The Navy Ceremonial Duty Ribbon is presented to those members of the U.S. Navy who, while stationed in Washington, D.C., complete a standard tour of duty with the United States Navy Ceremonial Guard. A standard tour is defined as at least two years of duty with no disciplinary action, above average evaluations, and adherence to physical and military bearing standards of the Navy Ceremonial Guard. Sailors must also be in a drilling status for 18 months, and reach at least Standard Honors qualification within one of the Guard's four platoons (firing party, casket bearers, color guard, or drill team). It can also be presented to personnel who complete a successful tour aboard USS Constitution, defined in this case as a tour of 24 months, completion of all required qualifications, and maintaining outstanding personal appearance and a discipline free record.

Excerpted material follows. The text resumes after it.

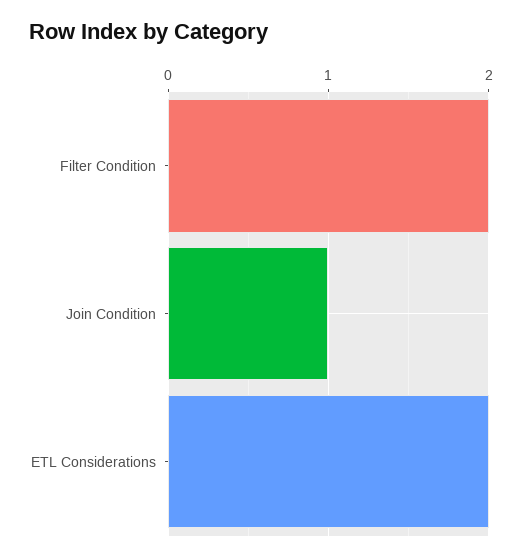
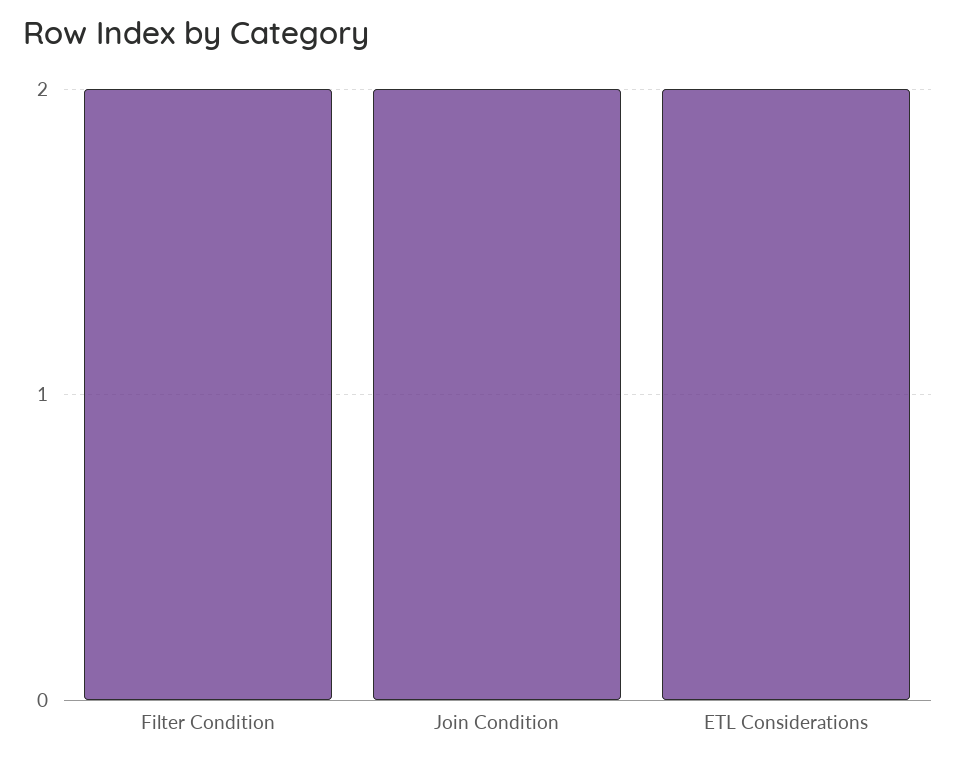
Join Condition: 1 -> 2

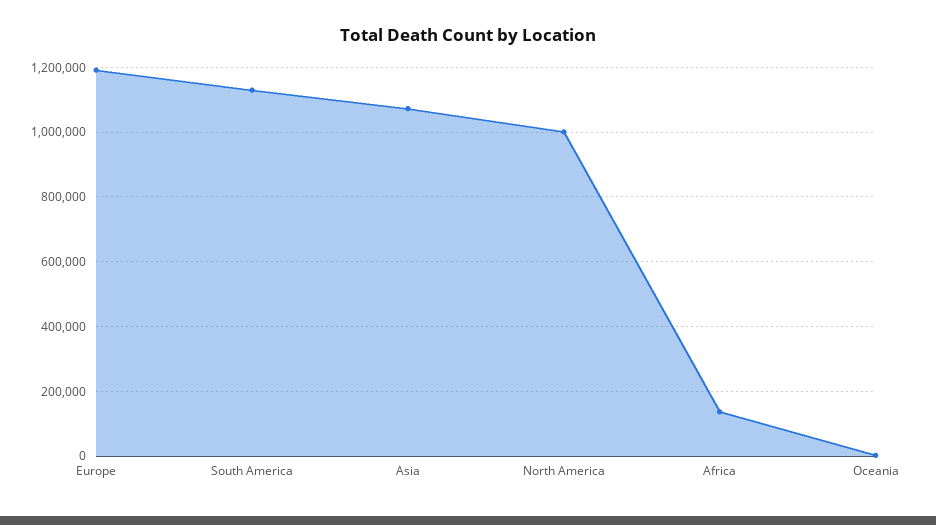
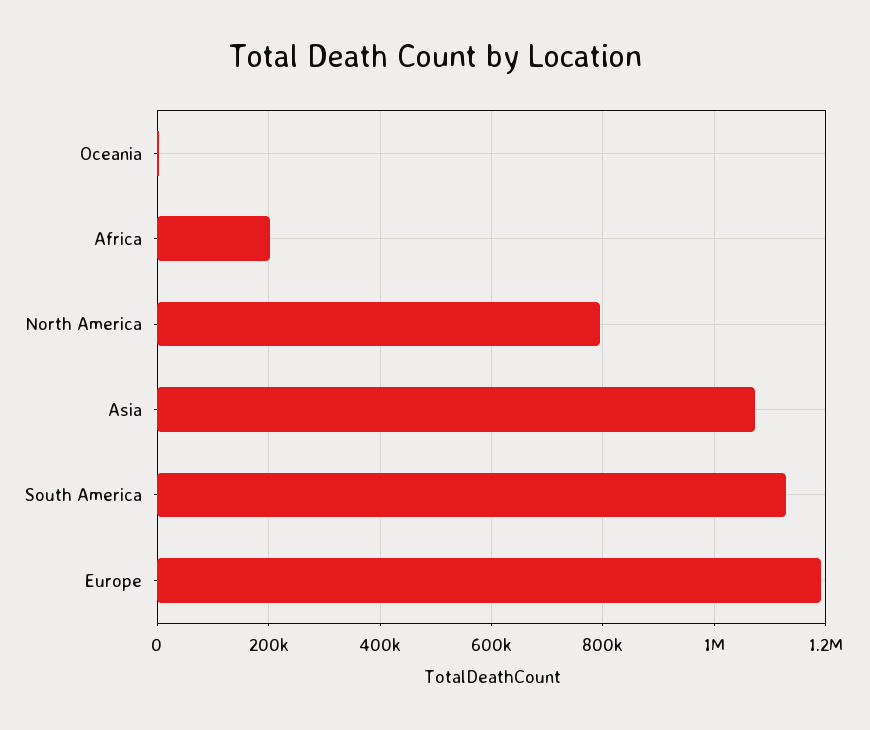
North America: 1000000 -> 800000
Africa: 140000 -> 200000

The only awarding authorities for the Navy Ceremonial Duty Ribbon are the commanding officer of the United States Navy Ceremonial Guard, headquartered at Joint Base Anacostia-Bolling in the District of Columbia; and the commanding officer of USS Constitution, which is berthed at the Charlestown Navy Yard. Multiple awards of the Navy Ceremonial Duty Ribbon are denoted by 3/16" bronze service stars, however only one award of the ribbon is authorized for each tour of duty.